Every record below should be retyped exactly, and no picture should appear in the copy.

__Stored dataset items__
_ _ _ _

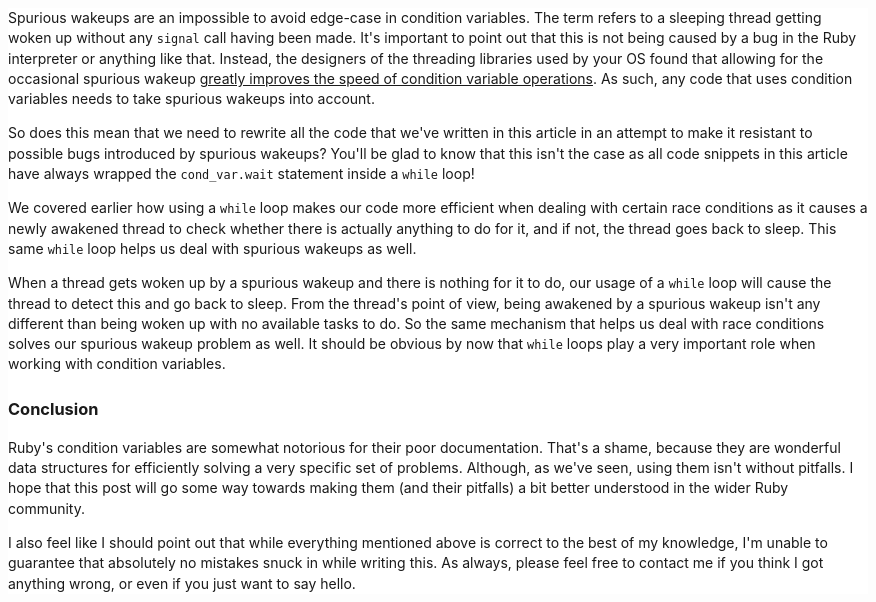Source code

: Spurious wakeups are an impossible to avoid edge-case in condition variables. The term refers to a sleeping thread getting woken up without any `signal` call having been made. It's important to point out that this is not being caused by a bug in the Ruby interpreter or anything like that. Instead, the designers of the threading libraries used by your OS found that allowing for the occasional spurious wakeup [greatly improves the speed of condition variable operations](https://stackoverflow.com/a/8594644/1420382). As such, any code that uses condition variables needs to take spurious wakeups into account.

So does this mean that we need to rewrite all the code that we've written in this article in an attempt to make it resistant to possible bugs introduced by spurious wakeups? You'll be glad to know that this isn't the case as all code snippets in this article have always wrapped the `cond_var.wait` statement inside a `while` loop!

We covered earlier how using a `while` loop makes our code more efficient when dealing with certain race conditions as it causes a newly awakened thread to check whether there is actually anything to do for it, and if not, the thread goes back to sleep. This same `while` loop helps us deal with spurious wakeups as well.

When a thread gets woken up by a spurious wakeup and there is nothing for it to do, our usage of a `while` loop will cause the thread to detect this and go back to sleep. From the thread's point of view, being awakened by a spurious wakeup isn't any different than being woken up with no available tasks to do. So the same mechanism that helps us deal with race conditions solves our spurious wakeup problem as well. It should be obvious by now that `while` loops play a very important role when working with condition variables.

### Conclusion

Ruby's condition variables are somewhat notorious for their poor documentation. That's a shame, because they are wonderful data structures for efficiently solving a very specific set of problems. Although, as we've seen, using them isn't without pitfalls. I hope that this post will go some way towards making them (and their pitfalls) a bit better understood in the wider Ruby community.

I also feel like I should point out that while everything mentioned above is correct to the best of my knowledge, I'm unable to guarantee that absolutely no mistakes snuck in while writing this. As always, please feel free to contact me if you think I got anything wrong, or even if you just want to say hello.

_ _ _ _

__Exercise output__
Source code

: Spurious wakeups are an impossible to avoid edge-case in condition variables. The term refers to a sleeping thread getting woken up without any `signal` call having been made. It's important to point out that this is not being caused by a bug in the Ruby interpreter or anything like that. Instead, the designers of the threading libraries used by your OS found that allowing for the occasional spurious wakeup [greatly improves the speed of condition variable operations](https://stackoverflow.com/a/8594644/1420382). As such, any code that uses condition variables needs to take spurious wakeups into account.

So does this mean that we need to rewrite all the code that we've written in this article in an attempt to make it resistant to possible bugs introduced by spurious wakeups? You'll be glad to know that this isn't the case as all code snippets in this article have always wrapped the `cond_var.wait` statement inside a `while` loop!

We covered earlier how using a `while` loop makes our code more efficient when dealing with certain race conditions as it causes a newly awakened thread to check whether there is actually anything to do for it, and if not, the thread goes back to sleep. This same `while` loop helps us deal with spurious wakeups as well.

When a thread gets woken up by a spurious wakeup and there is nothing for it to do, our usage of a `while` loop will cause the thread to detect this and go back to sleep. From the thread's point of view, being awakened by a spurious wakeup isn't any different than being woken up with no available tasks to do. So the same mechanism that helps us deal with race conditions solves our spurious wakeup problem as well. It should be obvious by now that `while` loops play a very important role when working with condition variables.

### Conclusion

Ruby's condition variables are somewhat notorious for their poor documentation. That's a shame, because they are wonderful data structures for efficiently solving a very specific set of problems. Although, as we've seen, using them isn't without pitfalls. I hope that this post will go some way towards making them (and their pitfalls) a bit better understood in the wider Ruby community.

I also feel like I should point out that while everything mentioned above is correct to the best of my knowledge, I'm unable to guarantee that absolutely no mistakes snuck in while writing this. As always, please feel free to contact me if you think I got anything wrong, or even if you just want to say hello.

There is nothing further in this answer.